Stored data entries

━━━━━━━━━━

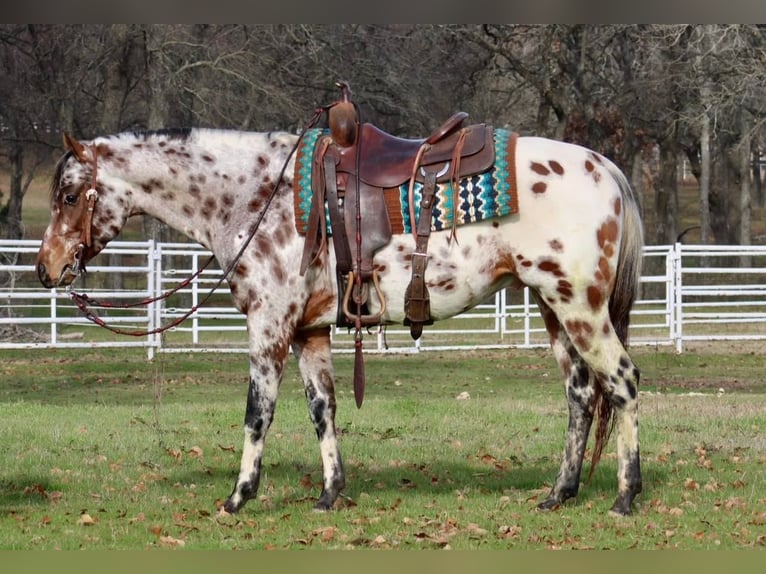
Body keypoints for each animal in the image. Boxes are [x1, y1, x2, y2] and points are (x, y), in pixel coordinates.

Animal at [37, 116, 648, 516]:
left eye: (68, 195)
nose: (46, 269)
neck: (255, 193)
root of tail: (603, 167)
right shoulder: (309, 331)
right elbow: (321, 409)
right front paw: (330, 492)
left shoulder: (269, 325)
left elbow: (258, 412)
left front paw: (239, 496)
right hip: (553, 309)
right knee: (580, 395)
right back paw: (559, 493)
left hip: (579, 307)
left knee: (621, 383)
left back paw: (625, 495)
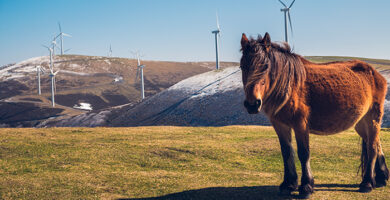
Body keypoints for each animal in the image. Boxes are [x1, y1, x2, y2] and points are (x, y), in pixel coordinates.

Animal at [239, 32, 388, 198]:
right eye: (242, 66)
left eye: (265, 66)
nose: (252, 104)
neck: (289, 84)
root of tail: (376, 74)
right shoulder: (280, 125)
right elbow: (286, 152)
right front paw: (288, 184)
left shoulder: (300, 124)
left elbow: (304, 153)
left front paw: (306, 187)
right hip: (361, 124)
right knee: (375, 144)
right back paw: (381, 178)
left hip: (372, 119)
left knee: (372, 148)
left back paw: (367, 183)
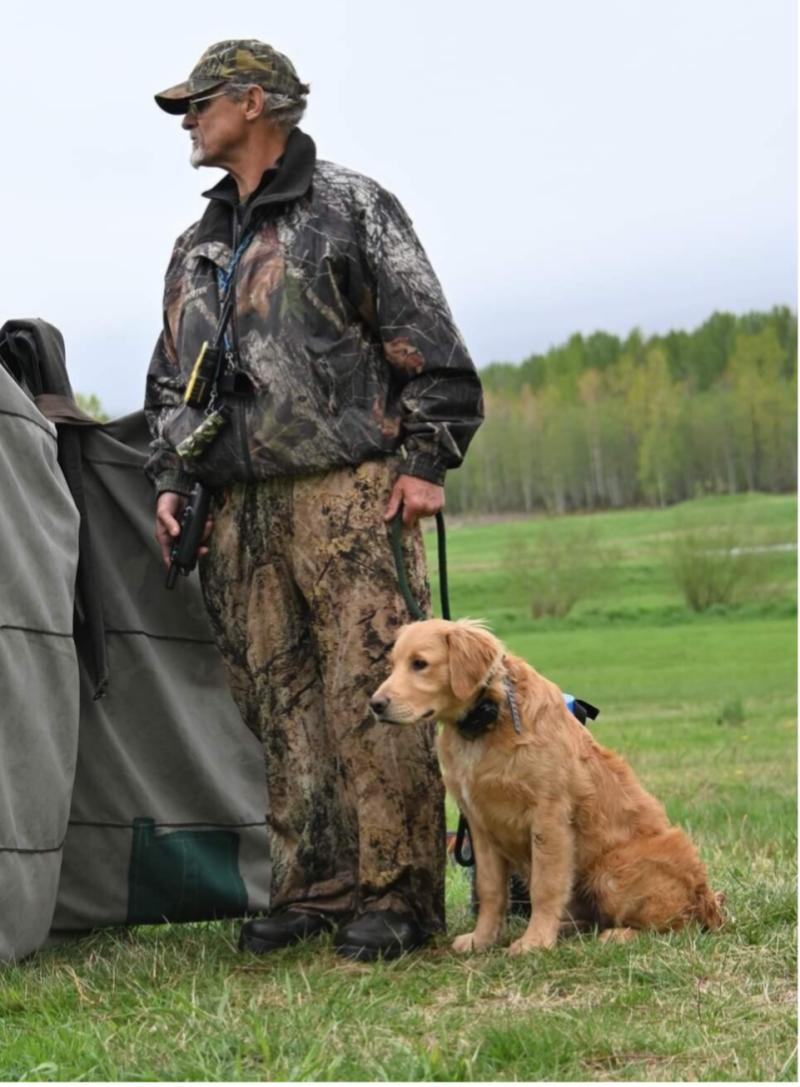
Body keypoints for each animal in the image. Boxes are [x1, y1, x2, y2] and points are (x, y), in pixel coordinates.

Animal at [370, 618, 724, 954]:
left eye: (420, 663)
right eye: (393, 664)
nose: (375, 704)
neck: (490, 719)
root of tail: (708, 901)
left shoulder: (549, 817)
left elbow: (545, 886)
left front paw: (535, 942)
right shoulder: (480, 825)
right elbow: (490, 890)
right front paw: (481, 940)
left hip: (611, 873)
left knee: (677, 926)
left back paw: (618, 935)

━━━━━━━━━━

• _Task prompt_
From the data above, copy each line with the string "back" in it.

• _Expected answer_
right back paw: (559, 493)
left back paw: (625, 495)
right back paw: (381, 178)
left back paw: (367, 183)
left back paw: (618, 935)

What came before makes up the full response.